It's also inevitable, no matter what Urban Meyer has said about how to respect a rivalry. He's right in that losing to Michigan should be a Never event - but the longest OSU streak in rivalry history deluded us into believing beating them forever is the primary goal each season.

It's not. That's not a season goal, it's a fever dream. Those were the words of a man who was no longer coaching the Buckeyes. Live long enough and you'll see superior Ohio State teams squander everything to middling Michigan ones.

Inferior Buckeye teams - they have also been known to appear, however unwelcome - have sprung up from the dumpsters they had been playing football in all season to salvage it everything at the Wolverines' expense.
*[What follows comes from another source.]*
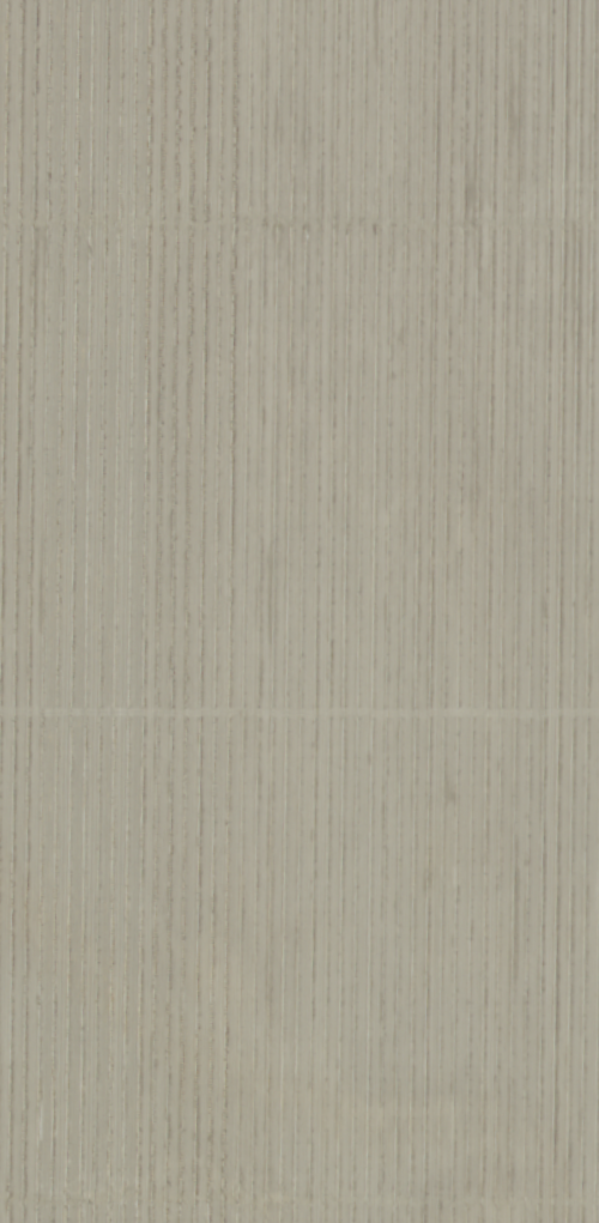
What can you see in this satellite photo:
crop: (299, 611)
Today's loss gets engraved at the very top of the 2021 season epitaph. Among the casualties:

  • An unprecedented fifth-straight outright B1G title
  • C.J. Stroud's Heisman speech, unless he pulls an Eddie George
  • "Michigan can visit France or Italy but it's still never been to Indianapolis" jokes
  • The slightest hint of legitimacy for this defense or its coaches

The run would have ended someday - but today, like this, seemed impossible. The 2021 edition of The Game will be remembered as a mediocre pastiche of the 1995 catastrophe but with more snow than mud; a Michigan pounding decorated with an orgy of self-inflicted errors. Ohio State made everything for the home team so much easier.
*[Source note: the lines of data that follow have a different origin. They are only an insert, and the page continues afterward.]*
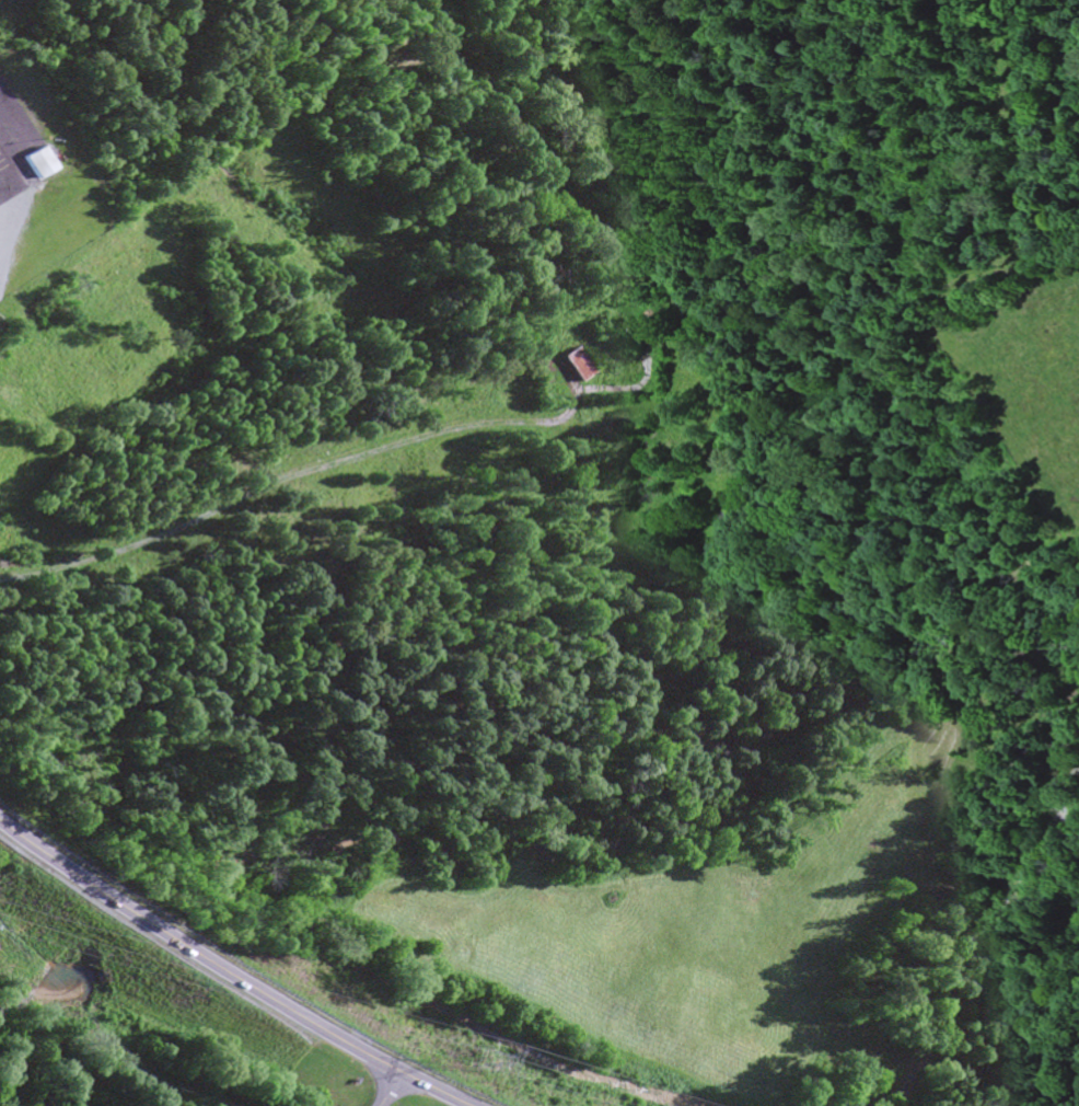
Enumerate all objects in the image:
road: (0, 165)
building: (33, 165)
building: (573, 366)
road: (225, 977)
power tower: (477, 1061)
road: (386, 1089)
The Buckeyes committed more unforced errors in Game 12 than would be acceptable at the season's halfway point. This was magnified by an officiating crew that largely stayed out of the way, barely paying attention to holding or defensive pass interference on either end.
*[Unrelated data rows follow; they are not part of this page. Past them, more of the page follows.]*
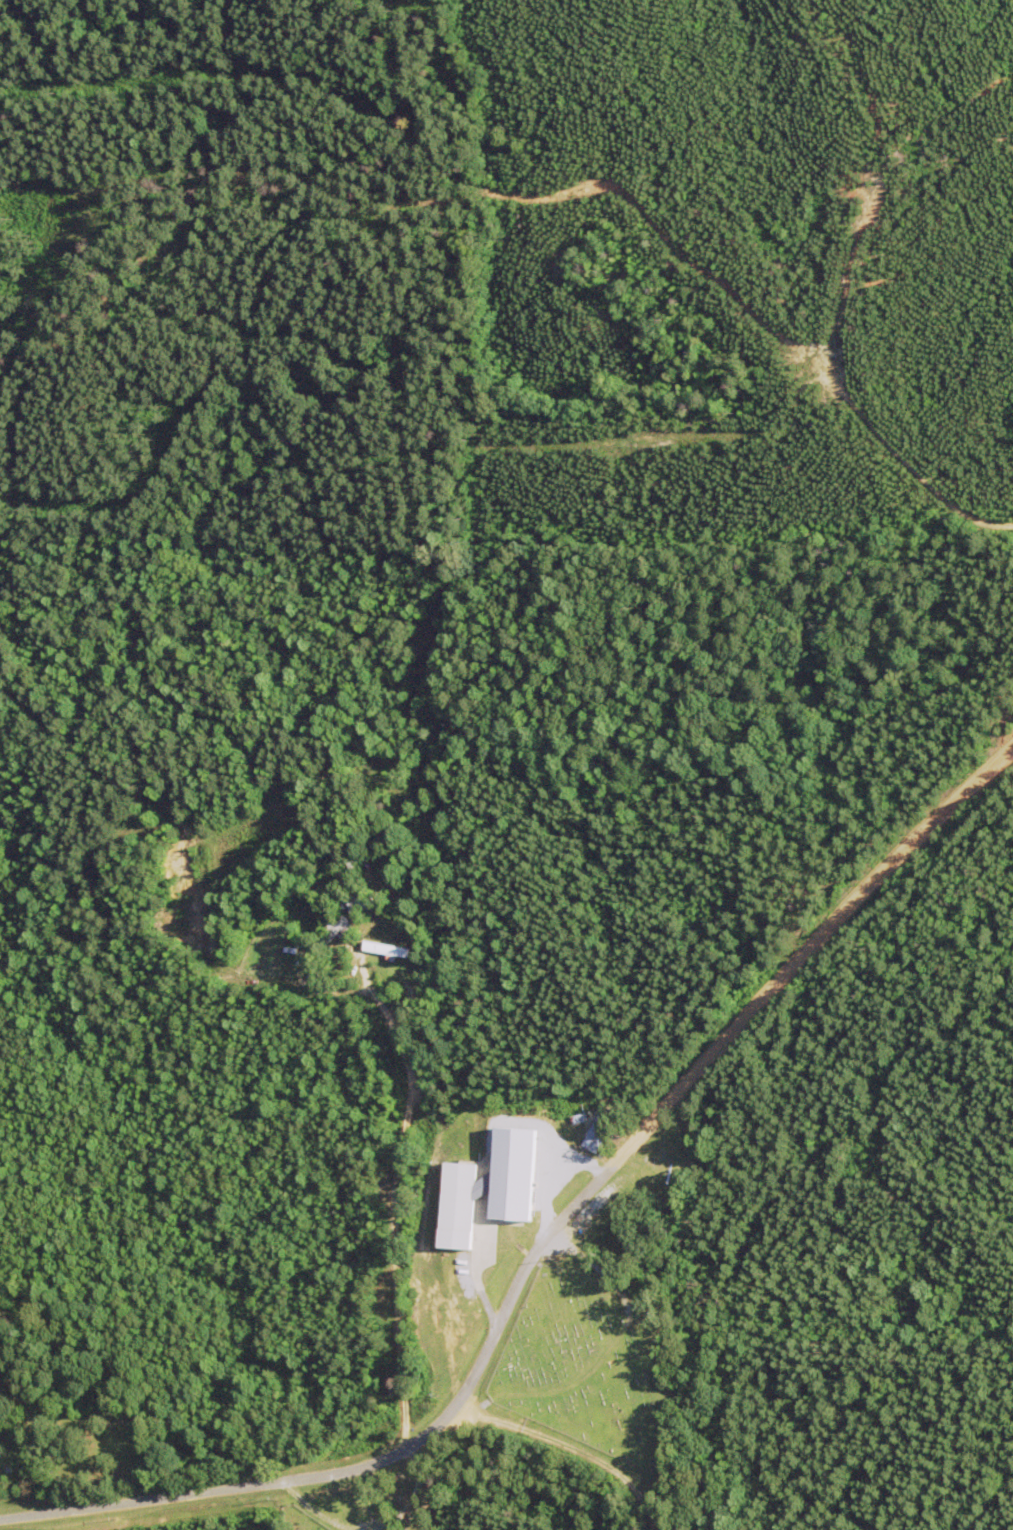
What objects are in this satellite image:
building: (361, 901)
building: (597, 1131)
building: (497, 1184)
road: (544, 1233)
road: (573, 1448)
Laissez-faire officiating benefits the team that doesn't commit the penalties refs have to call. The disciplined team. The composed team. The prepared team. Today, that was the home team.

Nobody will look back and fondly remember when the Buckeyes pounded the Hoosiers, Spartans or anyone else on the schedule into oblivion.

Second place in the East Division is brand new real estate the Ohio State football program never wanted to own, but that's where it's going to live until the 2022 season kicks off - no matter the postseason destination. Today the Buckeyes coached scared, played sloppy and got run over repeatedly. This is the one game that can't happen, and all of it did.

Live long enough and these ugly surroundings become familiar. You can still see and smell the stains the Wolverines holed up on the miserable side of the outcome created over the past decade and most of the previous one. It's all ours now. This is a one-year sentence.

And there's no parole, ever. This sentence can be canceled or extended in one year.

But as with the organizational shakeup that took place in Ann Arbor over the offseason, there's a silver lining to come for the program in Columbus - because today isn't something that's shrugged off with a speech, a staff shuffling or a renamed drill.

Ohio State will get a reupholstered defense in short order, perhaps with new coaches. A renewed sense of rivalry urgency will follow, as the same strategy that worked for so long was bound to grow stale with entitlement. The past decade was a delusion, not an illusion.

Yes, Urban was wrong. Beating Michigan forever is a misplaced goal. Beat Michigan this year.

That's it. That's Ohio State's rivalry goal, and it's renewable on an annual basis - the seasons prior do not matter, and the years beyond the current one can incubate in time until they matter too. One at a time. Michigan wasn't focused on reversing the entire rivalry trajectory this offseason. That's not a season goal, it's a fever dream.

Michigan was laser focused on beating Ohio State today. Not the past five or the next seven, just 2021. Winning streaks can be intoxicating. It's time for Ohio State to sober up.

Over the next 12 months we'll get a much-needed rehabilitation that's been absent for the better part of the past decade. Nobody will look back and fondly remember the 2021 Saturdays when the Buckeyes pounded the Hoosiers, Spartans or anyone else on the schedule into oblivion.

Everyone will remember how they played Michigan. That's what makes it so great. Or, so terrible.